Plato thought that our bodies are prisons. But no, on the contrary: they are Temples; indwelt by the Holy Spirit. Our bodies are holy, because members or parts of Christ’s Body. We belong to God, for, says Paul, we have been purchased, ransomed, bought, redeemed; released from slavery for the sake of perfect freedom. These expressions carried a lot of weight with the Corinthians, for in their City fully two thirds of the population were slaves.

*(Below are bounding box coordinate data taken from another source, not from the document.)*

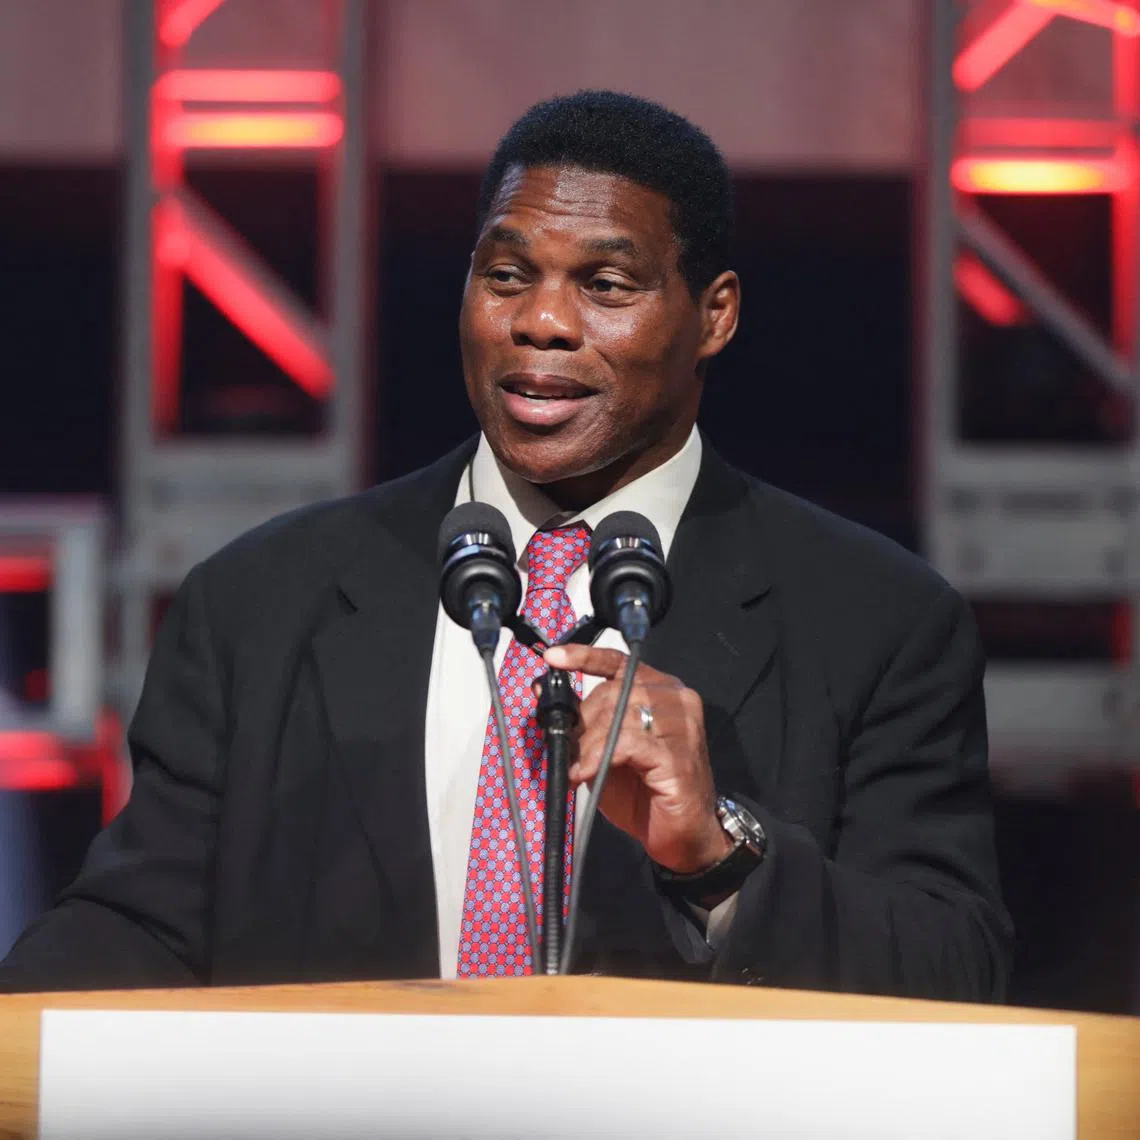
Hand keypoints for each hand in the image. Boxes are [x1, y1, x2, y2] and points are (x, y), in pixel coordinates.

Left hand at [544, 644, 732, 874]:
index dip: (584, 656)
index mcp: (660, 690)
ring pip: (618, 715)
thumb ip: (584, 723)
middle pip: (613, 690)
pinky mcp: (679, 753)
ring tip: (576, 767)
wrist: (682, 836)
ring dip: (588, 744)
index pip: (620, 661)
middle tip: (567, 750)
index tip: (554, 659)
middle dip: (581, 722)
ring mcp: (682, 724)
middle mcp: (675, 699)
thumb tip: (545, 694)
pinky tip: (586, 773)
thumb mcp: (605, 751)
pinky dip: (599, 757)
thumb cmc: (645, 792)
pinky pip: (628, 743)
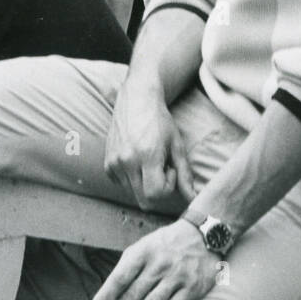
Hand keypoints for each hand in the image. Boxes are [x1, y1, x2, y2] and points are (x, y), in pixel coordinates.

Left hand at [88, 221, 223, 299]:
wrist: (203, 235)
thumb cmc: (164, 247)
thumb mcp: (144, 248)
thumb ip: (127, 270)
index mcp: (142, 252)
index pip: (119, 277)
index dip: (104, 297)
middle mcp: (158, 264)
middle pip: (132, 295)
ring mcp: (176, 276)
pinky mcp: (192, 288)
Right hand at [104, 77, 194, 210]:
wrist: (136, 99)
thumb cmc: (160, 120)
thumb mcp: (176, 145)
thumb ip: (185, 174)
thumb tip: (193, 198)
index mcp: (146, 155)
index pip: (156, 194)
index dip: (167, 187)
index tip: (170, 169)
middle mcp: (127, 161)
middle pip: (144, 200)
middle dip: (157, 190)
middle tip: (161, 167)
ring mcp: (114, 163)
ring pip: (133, 194)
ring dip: (144, 184)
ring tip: (149, 161)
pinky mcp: (107, 164)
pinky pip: (122, 185)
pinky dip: (132, 179)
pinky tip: (138, 160)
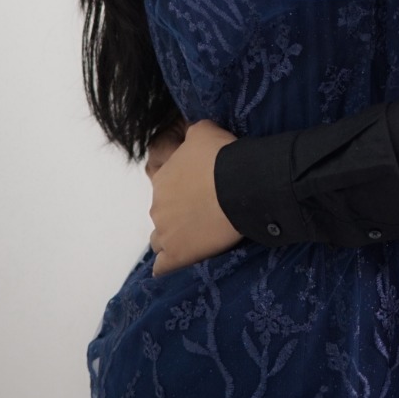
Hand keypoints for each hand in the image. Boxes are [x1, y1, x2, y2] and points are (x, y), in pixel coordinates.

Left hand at [149, 119, 241, 275]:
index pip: (162, 182)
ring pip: (159, 239)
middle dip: (178, 209)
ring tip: (195, 233)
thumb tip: (187, 134)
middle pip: (163, 211)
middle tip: (204, 206)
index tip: (198, 183)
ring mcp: (165, 233)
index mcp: (162, 178)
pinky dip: (168, 263)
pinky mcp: (177, 255)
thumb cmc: (221, 156)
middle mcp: (158, 206)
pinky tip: (181, 257)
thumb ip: (190, 134)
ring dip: (172, 235)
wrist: (241, 185)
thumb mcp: (203, 130)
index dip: (179, 182)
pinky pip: (163, 266)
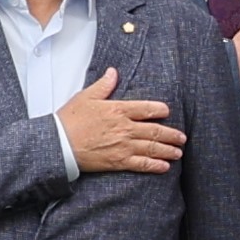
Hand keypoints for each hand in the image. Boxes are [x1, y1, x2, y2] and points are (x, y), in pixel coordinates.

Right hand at [56, 72, 187, 176]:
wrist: (58, 144)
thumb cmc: (69, 120)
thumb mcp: (86, 97)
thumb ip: (103, 85)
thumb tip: (113, 72)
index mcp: (118, 110)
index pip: (147, 108)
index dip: (160, 110)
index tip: (167, 112)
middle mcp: (125, 128)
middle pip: (155, 130)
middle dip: (172, 135)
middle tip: (182, 137)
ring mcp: (123, 146)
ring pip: (152, 148)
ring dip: (168, 150)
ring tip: (177, 152)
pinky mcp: (118, 161)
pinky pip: (142, 164)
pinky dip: (155, 166)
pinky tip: (164, 167)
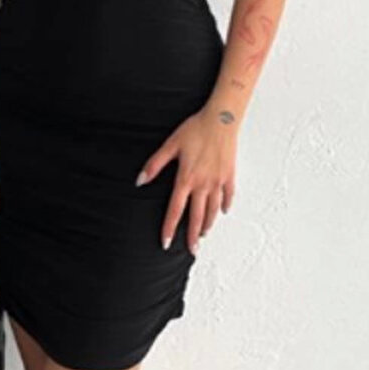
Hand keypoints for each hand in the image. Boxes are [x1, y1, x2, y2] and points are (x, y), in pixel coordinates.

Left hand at [136, 106, 237, 254]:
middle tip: (192, 251)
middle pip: (196, 216)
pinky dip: (225, 205)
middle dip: (192, 236)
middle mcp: (203, 184)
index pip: (175, 210)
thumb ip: (154, 165)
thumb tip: (140, 181)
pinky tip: (223, 212)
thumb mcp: (171, 145)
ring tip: (203, 235)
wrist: (221, 119)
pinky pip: (228, 195)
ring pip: (213, 209)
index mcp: (186, 179)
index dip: (169, 228)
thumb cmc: (195, 129)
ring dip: (207, 224)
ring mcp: (218, 181)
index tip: (165, 243)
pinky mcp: (229, 175)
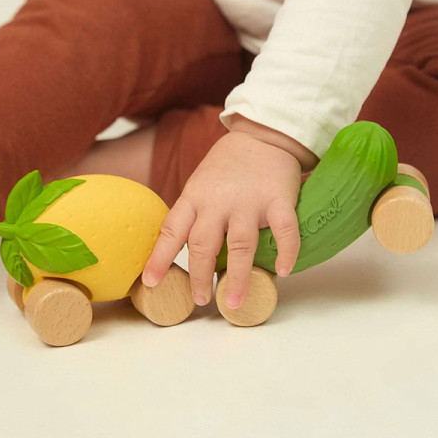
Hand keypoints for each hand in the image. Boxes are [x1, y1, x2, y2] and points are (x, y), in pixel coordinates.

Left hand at [142, 115, 317, 308]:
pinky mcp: (278, 200)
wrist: (263, 135)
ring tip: (234, 302)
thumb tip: (187, 255)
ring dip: (237, 277)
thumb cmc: (228, 166)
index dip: (160, 258)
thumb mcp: (200, 184)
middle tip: (199, 300)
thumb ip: (194, 215)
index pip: (172, 230)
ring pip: (240, 245)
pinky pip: (283, 231)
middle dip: (198, 276)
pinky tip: (282, 271)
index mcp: (194, 196)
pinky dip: (285, 252)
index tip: (151, 282)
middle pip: (202, 244)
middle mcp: (218, 201)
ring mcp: (249, 201)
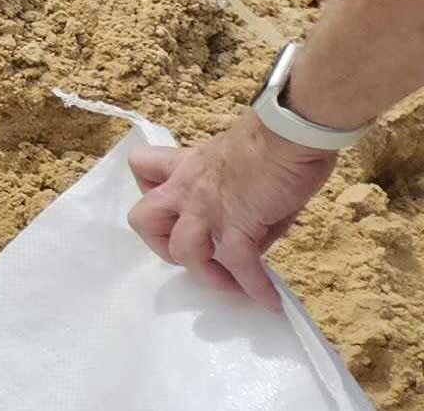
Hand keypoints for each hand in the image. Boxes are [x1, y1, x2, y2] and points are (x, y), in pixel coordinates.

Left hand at [126, 114, 337, 306]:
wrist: (288, 131)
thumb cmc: (270, 140)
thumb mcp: (237, 167)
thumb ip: (233, 201)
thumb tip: (250, 237)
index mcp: (184, 165)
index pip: (142, 170)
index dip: (151, 192)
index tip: (176, 210)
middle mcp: (185, 186)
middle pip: (143, 220)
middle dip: (162, 245)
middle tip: (194, 254)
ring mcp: (207, 207)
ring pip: (182, 250)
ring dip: (204, 274)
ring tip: (229, 284)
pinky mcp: (236, 224)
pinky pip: (239, 265)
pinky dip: (253, 287)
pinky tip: (269, 300)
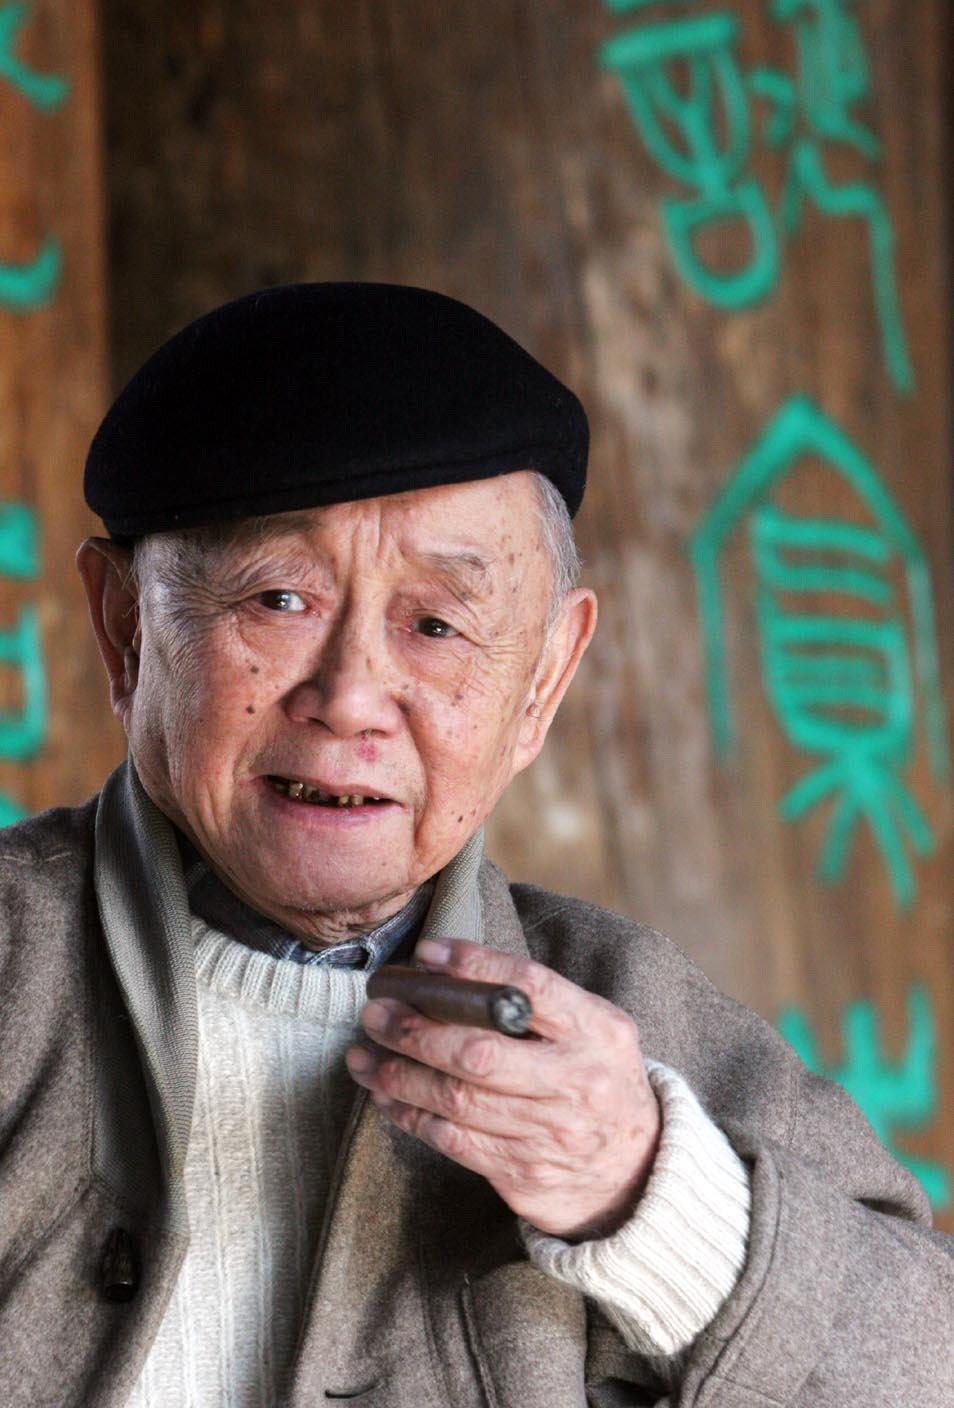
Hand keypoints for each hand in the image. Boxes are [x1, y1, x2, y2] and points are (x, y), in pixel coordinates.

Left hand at [346, 937, 660, 1240]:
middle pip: (480, 1052)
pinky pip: (452, 1141)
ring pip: (456, 1100)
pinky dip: (410, 1115)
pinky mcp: (524, 1174)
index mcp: (597, 1031)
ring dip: (398, 1073)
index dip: (474, 967)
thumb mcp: (592, 1029)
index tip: (425, 956)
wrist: (635, 1173)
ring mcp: (550, 1134)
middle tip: (375, 1012)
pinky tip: (384, 1094)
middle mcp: (576, 1082)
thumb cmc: (597, 1081)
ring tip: (362, 1052)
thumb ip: (537, 1001)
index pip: (530, 987)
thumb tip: (444, 967)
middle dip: (416, 1030)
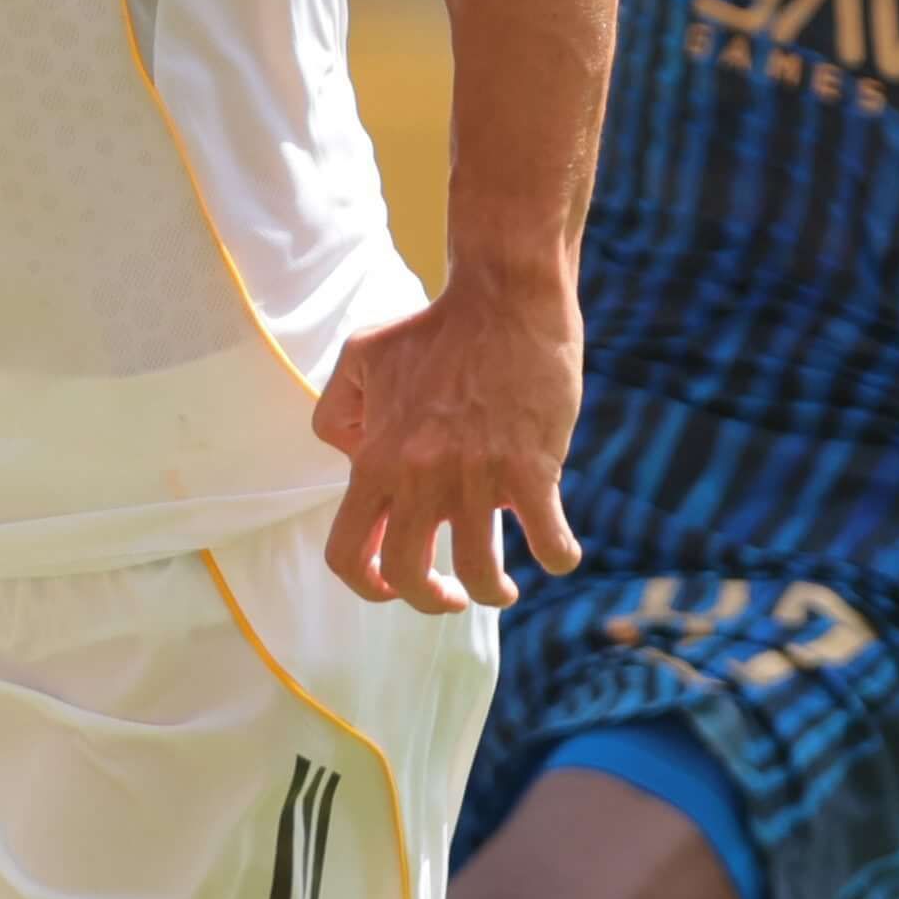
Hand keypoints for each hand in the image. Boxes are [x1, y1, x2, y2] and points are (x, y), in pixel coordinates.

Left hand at [312, 266, 584, 612]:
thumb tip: (349, 455)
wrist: (504, 298)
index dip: (365, 585)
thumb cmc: (434, 327)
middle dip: (429, 600)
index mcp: (377, 459)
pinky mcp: (531, 468)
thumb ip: (338, 410)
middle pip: (407, 576)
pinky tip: (560, 552)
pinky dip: (558, 557)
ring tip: (504, 589)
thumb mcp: (361, 357)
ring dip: (493, 593)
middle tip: (452, 595)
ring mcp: (476, 476)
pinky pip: (549, 539)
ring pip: (479, 571)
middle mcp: (419, 477)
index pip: (347, 552)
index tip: (393, 586)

Fornication is not the worst of all the sins. It’s not nearly as bad, for example, as pride. But its attraction is uniquely powerful, as are also its destructive effects. The poet Dante knew all this. In his imagined journey through Hell, in the very lightest of all its circles, Dante meets the beautiful Francesca da Rimini. She was a real person, who had been the Aunt of one of his friends. She tells of her sin, not as something vile or disgusting, but as alluring, soft, easy. She slipped into it, amid all sorts of mitigating circumstances. Her horrible husband, who murdered her in the act of adultery, is consigned to a far far deeper pit of hell. Yet Dante’s point here is precisely the one made by St. Paul. Flee from fornication! Don’t argue with it, don’t play with it, don’t negotiate with it, don’t look at it. Jesus the Lord himself taught, even more starkly than St. Paul, that by an unchaste look, or thought, we can already commit adultery in our hearts (Mt 5:27).
So we are called to true purity of heart and mind! We must be certain that we can attain this, with God’s help. We are better than animals, which are pre-programmed to obey their natural instincts. More than that: we have been made one with Jesus Christ. Let us not, then, for the sake of momentary carnal pleasure, throw away our divine and eternal destiny! And in our desire for blessed purity, let us resolutely set out on the long hard journey of self conquest and ardent love that will bring us to it.
2018 marks the 50th anniversary of the launch or establishment of the sexual revolution. That was made fully possible for the first time in human history by the invention of the contraceptive pill. And in that very year, 25th July 1968, Blessed Pope Paul VI published his Encyclical letter Humanae Vitae. There he taught that contracepted intercourse is in all circumstances immoral, and contrary to the law of Christ. His teaching here remains a central reference point for all Catholic moral thought. Or, at least: an avalanche, a tsunami of protest, from that day to this, has sought to bury the Encyclical, to refute it, or explain it away, or mitigate it, or sideline it. Unfortunately though, all these protests have been made at cost of fidelity to the truth of the Gospel, and to the truth of the human condition.
Pope Saint John Paul II took Pope Paul’s teaching forward in his Theology of the Body. According to John Paul, we can express or imitate the self-giving love of Jesus Christ precisely and above all through our sexuality. We do so in the first place through Christian marriage; but even more directly through consecrated chastity for the sake of the Kingdom.
This is my Body, said Jesus, which will be given up for you. Through union with me, through sharing precisely in my Body, you will receive all the grace you need for perfect spiritual freedom. Receive my Body, then, in order to be my Body. And as I am given, so must you be: given up, given away, given over to God; for his glory, and for your own eternal glory.